If an individual is being unfaithful, in my opinion, that stems from the individual’s lack of skill to handle the situation appropriately. The spouse is never to blame for another spouse cheating. Sure there may be issues in the relationship (but really, what relationship does not have issues?) but that is never an excuse to cheat. In my opinion, leave the relationship rather than cheating. The psychology of cheating is pretty extensive and has a lot of interesting points. Esther Perel is one of my favorite psychologist’s that delves into infidelity and what that means and says and the reasons behind a person’s actions.
It is extremely traumatic! The spouse is already betrayed and might be going through betrayal trauma, the last thing they need is someone saying “if you had/hadn’t done this….they wouldn’t have cheated.” It’s complete crap and lets the unfaithful escape the responsibility of their actions.

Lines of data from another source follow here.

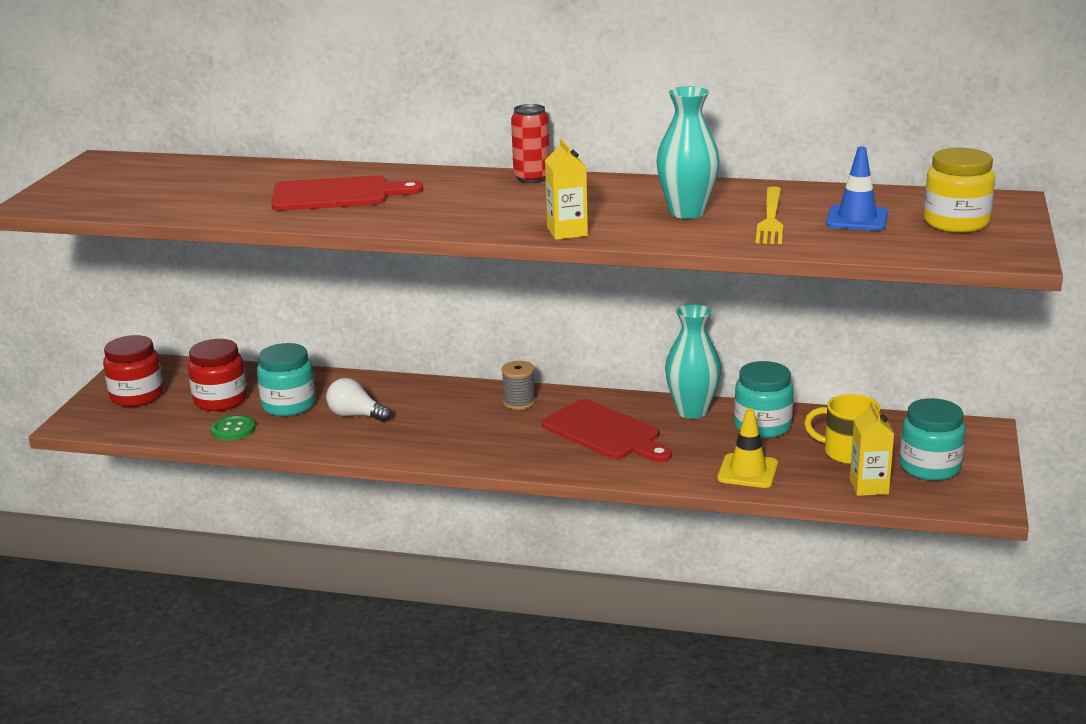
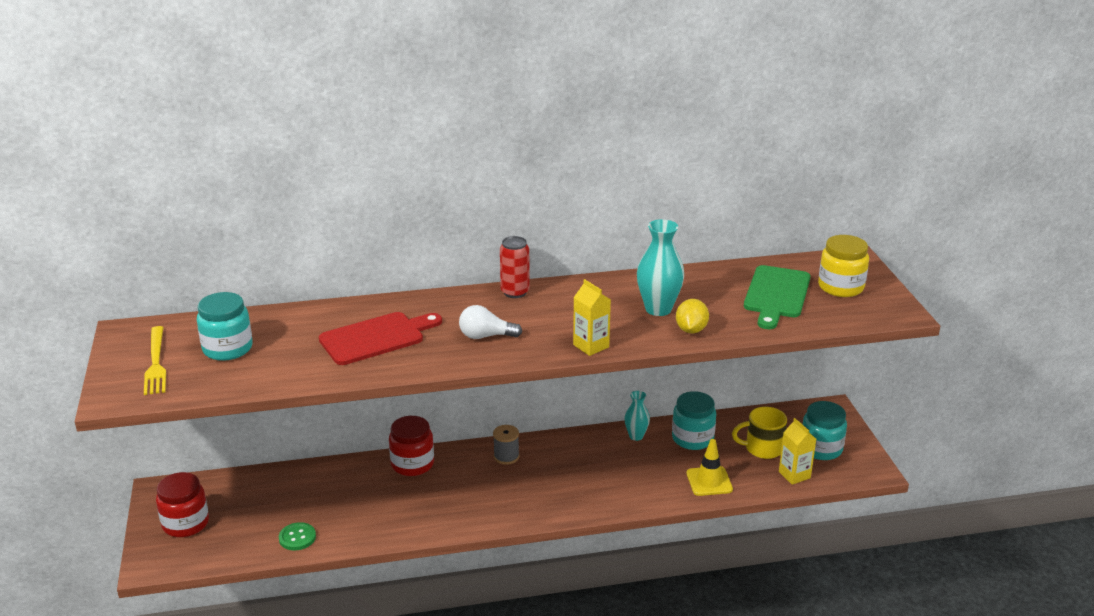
camera: 25 degrees left, 5 degrees up
(220, 400) = (263, 510): red jar -> red jar (412, 464)
(289, 405) = (326, 502): turquoise jar -> turquoise jar (227, 348)
(356, 415) = (388, 499): white light bulb -> white light bulb (485, 336)
(604, 432) = (588, 470): red cutting board -> none
(692, 411) = (636, 436): turquoise vase -> turquoise vase, size x0.61
(707, 235) = (691, 330): none -> yellow lemon
(770, 218) = (719, 304): yellow fork -> yellow fork (155, 362)
(857, 219) = (776, 295): blue traffic cone -> green cutting board

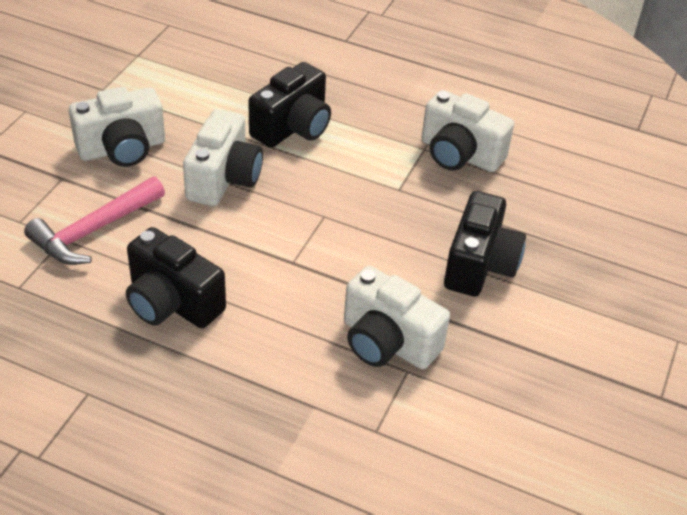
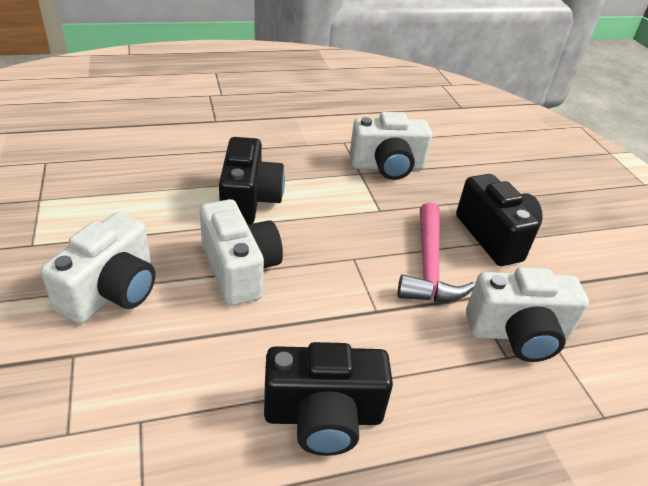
camera: 40 degrees left, 5 degrees down
(93, 231) = (166, 391): pink hammer -> pink hammer (429, 266)

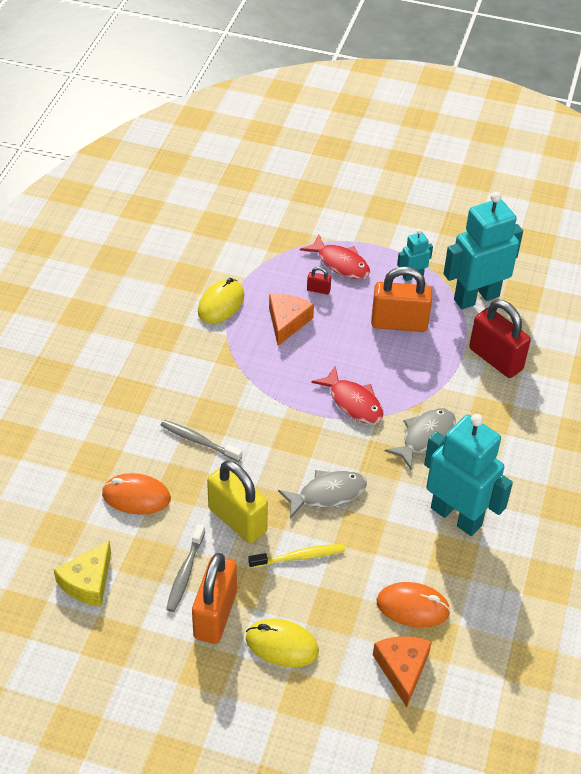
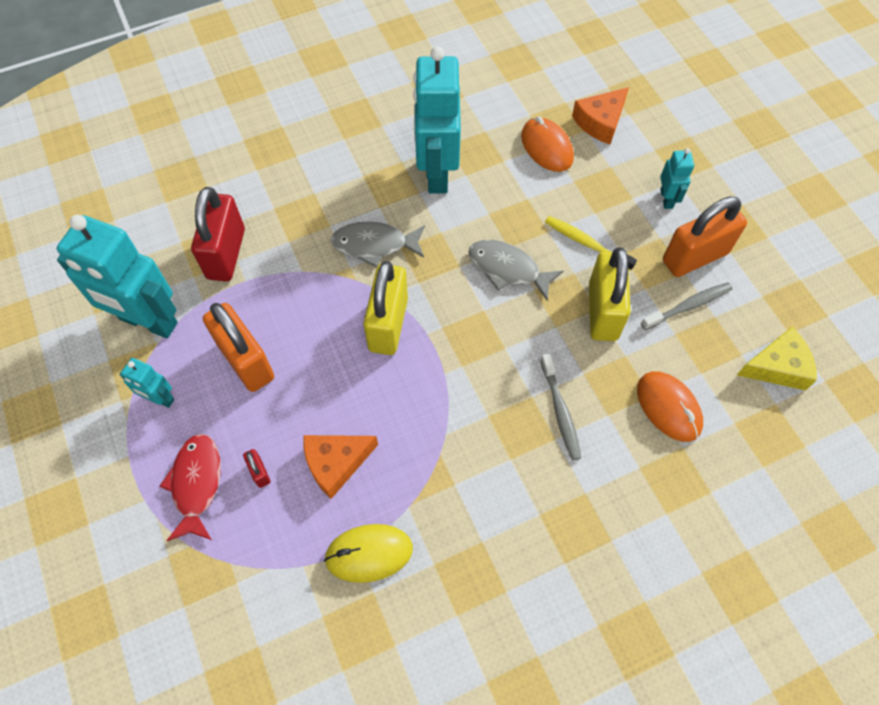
camera: 130 degrees left, 15 degrees up
(281, 645) = (666, 199): yellow mouse -> turquoise robot
(353, 402) = (388, 324): red fish -> yellow padlock

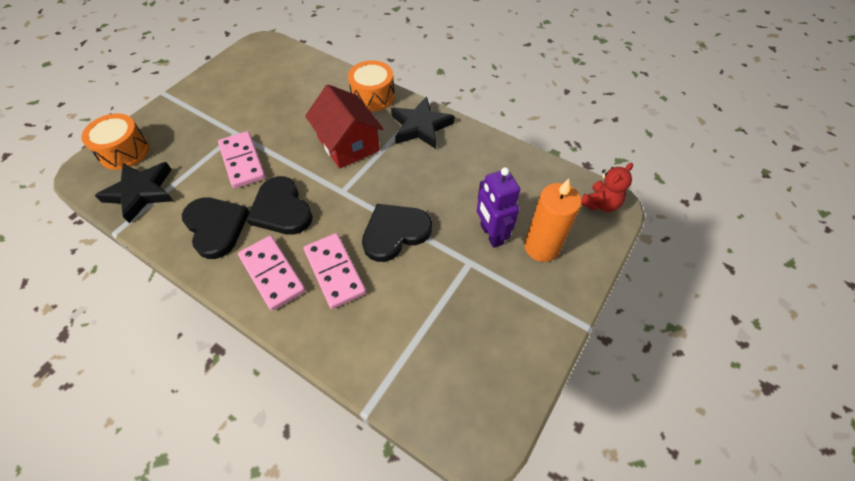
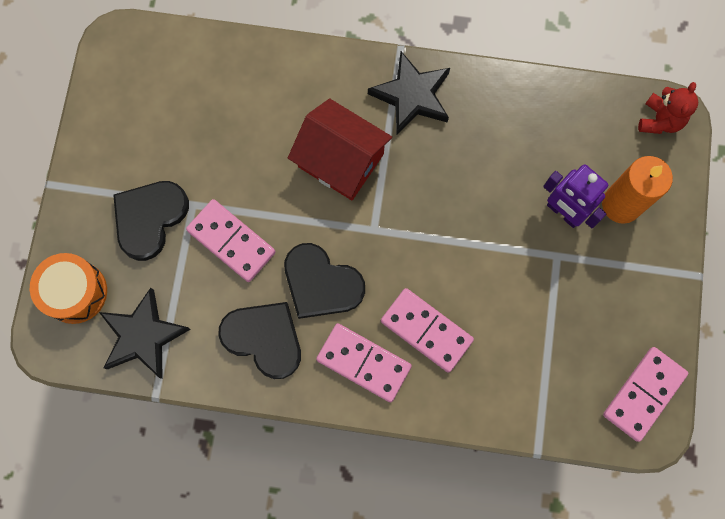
camera: 25 degrees left, 20 degrees up
(373, 96) = (326, 72): orange drum -> none
(395, 233) = (462, 256): black heart -> black heart (149, 218)
(490, 405) = (643, 394): none -> pink domino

https://www.huffingtonpost.ca/yummy-mummy-club/discovering-an-affair_b_2716337.html How I Discovered My Husband’s Affair
Felt so bad for this wife. I know there is limited info in this article, but I think this husband is happy in his marriage but cheats out of a sense of entitlement. It’s as if he admitted to the bare minimum (which is probably a lie) just to stave off his wife’s anger and keep his marriage together. It makes you wonder how many affairs he’s had. He’s not into monogamy the way his wife sees it and he misrepresented himself to his wife somewhere along the way. If emotional and physical fidelity is important to this wife, then she’s married to the wrong man.
Holy crap, I didn’t get past the first two paragraphs before I felt nauseous and my heart racing. I know that feeling. It’s soul crushing. That moment of discovery… changes your life forever.
Reading that I feel the husband is in his forties, so maybe mid-life crisis?? Maybe he is scared of commitment, as it mentions his parents divorced due to infidelity. This is why I wrote an article on Parents Hidden Influence in Your Marriage.
These stories are always heartbreaking to read, but hopefully there is peace at the end of the tunnel. In our experience, the lies are often far worse than the act of cheating itself.